At other times, complicit individuals within the Thai media have attempted to write pieces defending or dismissing US government-funding when public outcry begins to rise.

Rewriting Thailand’s NGO Laws 

Despite the amount of funding and deception involved in this extensive and growing network, the US government-funded opposition is still widely unpopular. It would not be necessary for the Thai government to restrict their activities, let alone uproot and expel them as neighbouring Cambodia has (understandably) done.

Should Thailand simply rewrite its NGO laws to demand the same degree of scrutiny and transparency of these organisations as they themselves demand of targets of US government pressure, their already unpopular message would lose even more credibility and support across Thai society.

Prachatai, for example, being forced to disclose its US government funding at the header or footer (or both) of every article it writes would mean Prachatai finally practising the integrity and transparency it demands of targets of its daily propaganda. Likewise, those like writers at the Bangkok Post writing promotional pieces about Fortify Rights, should be obligated to disclose the organisation’s foreign funding somewhere within the body of the article.

Were these organisations as dedicated to the principles of transparency, freedom, democracy and human rights as they claimed, all of this information would already be freely and repeatedly provided to readers. If these organisations truly believed US, UK and Canadian government funding was benign or beneficial, they would not have gone through such extensive efforts to obfuscate and spin it to begin with. If anything, they would use such funding as a selling point.

Matthew Smith of Fortify Rights would not deceive people on social media by playing off of a technicality in which his US government money is essentially laundered through the NED before reaching him.

As the US continues accusing Russia of interfering in its internal political affairs, measures and consequences it attempts to level against Moscow could easily be cited and adopted by other nations across the globe to deal with the very real interference the US is engaged in within their respective borders.

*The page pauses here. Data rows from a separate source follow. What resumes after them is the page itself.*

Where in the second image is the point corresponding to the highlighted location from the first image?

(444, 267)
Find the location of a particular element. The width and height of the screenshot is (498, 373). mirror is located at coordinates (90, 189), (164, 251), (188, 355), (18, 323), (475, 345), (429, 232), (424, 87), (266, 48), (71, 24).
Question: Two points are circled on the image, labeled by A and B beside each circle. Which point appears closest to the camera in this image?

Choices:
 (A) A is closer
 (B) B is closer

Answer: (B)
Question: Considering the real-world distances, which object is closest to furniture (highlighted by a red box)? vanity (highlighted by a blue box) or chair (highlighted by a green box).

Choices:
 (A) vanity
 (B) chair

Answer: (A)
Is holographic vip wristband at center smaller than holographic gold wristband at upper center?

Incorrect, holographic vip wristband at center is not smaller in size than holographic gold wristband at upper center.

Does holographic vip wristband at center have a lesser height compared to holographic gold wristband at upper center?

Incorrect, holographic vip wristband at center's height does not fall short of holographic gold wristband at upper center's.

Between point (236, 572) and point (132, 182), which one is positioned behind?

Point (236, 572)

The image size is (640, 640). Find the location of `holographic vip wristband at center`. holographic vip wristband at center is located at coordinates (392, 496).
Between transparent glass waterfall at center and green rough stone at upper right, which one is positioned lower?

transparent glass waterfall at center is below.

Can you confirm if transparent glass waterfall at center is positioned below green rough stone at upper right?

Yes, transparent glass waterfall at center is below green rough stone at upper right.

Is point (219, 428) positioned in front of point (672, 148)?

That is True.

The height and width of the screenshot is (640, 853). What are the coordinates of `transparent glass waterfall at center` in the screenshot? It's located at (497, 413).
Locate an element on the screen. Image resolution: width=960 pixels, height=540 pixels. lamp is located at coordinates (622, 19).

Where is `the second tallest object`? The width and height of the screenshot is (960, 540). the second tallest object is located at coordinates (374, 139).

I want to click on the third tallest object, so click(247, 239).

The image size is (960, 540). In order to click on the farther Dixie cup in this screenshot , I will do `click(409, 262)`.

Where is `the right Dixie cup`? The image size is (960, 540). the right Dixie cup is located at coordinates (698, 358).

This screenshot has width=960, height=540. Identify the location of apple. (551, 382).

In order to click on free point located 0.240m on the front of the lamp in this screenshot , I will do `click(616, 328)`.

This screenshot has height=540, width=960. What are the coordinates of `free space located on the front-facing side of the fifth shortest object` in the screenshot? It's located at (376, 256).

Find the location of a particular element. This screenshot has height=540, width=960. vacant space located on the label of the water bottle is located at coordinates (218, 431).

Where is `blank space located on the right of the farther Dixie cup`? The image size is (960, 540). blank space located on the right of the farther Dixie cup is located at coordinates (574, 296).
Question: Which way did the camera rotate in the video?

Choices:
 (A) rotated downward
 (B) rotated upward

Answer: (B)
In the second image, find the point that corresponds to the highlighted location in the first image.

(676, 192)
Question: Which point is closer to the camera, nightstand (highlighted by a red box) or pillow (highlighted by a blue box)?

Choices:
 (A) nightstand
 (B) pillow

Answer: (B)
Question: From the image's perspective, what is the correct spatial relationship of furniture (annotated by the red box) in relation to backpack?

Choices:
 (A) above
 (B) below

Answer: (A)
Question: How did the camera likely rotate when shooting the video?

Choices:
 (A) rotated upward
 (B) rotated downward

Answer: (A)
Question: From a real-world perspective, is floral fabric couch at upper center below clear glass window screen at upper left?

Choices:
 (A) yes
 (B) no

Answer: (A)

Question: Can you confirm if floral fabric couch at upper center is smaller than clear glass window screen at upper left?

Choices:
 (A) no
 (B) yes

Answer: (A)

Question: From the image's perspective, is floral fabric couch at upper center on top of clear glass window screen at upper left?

The double game the US is playing regarding its own interference around the globe and accusations of interference it has levelled against Moscow, prove there is nothing benign at all about its agenda and activities. In turn, this calls into question all those organisations whose existence depends on annual contributions from this malignant political order.

Those truly dedicated to helping people will seek to independently fund their work by finding support from the local communities they claim to represent. If people are unwilling to fund Matthew Smith and Fortify Rights at the local level, it is likely Smith and his organisation are not truly working in the benefit of these communities, and instead, for interests diametrically opposed to them.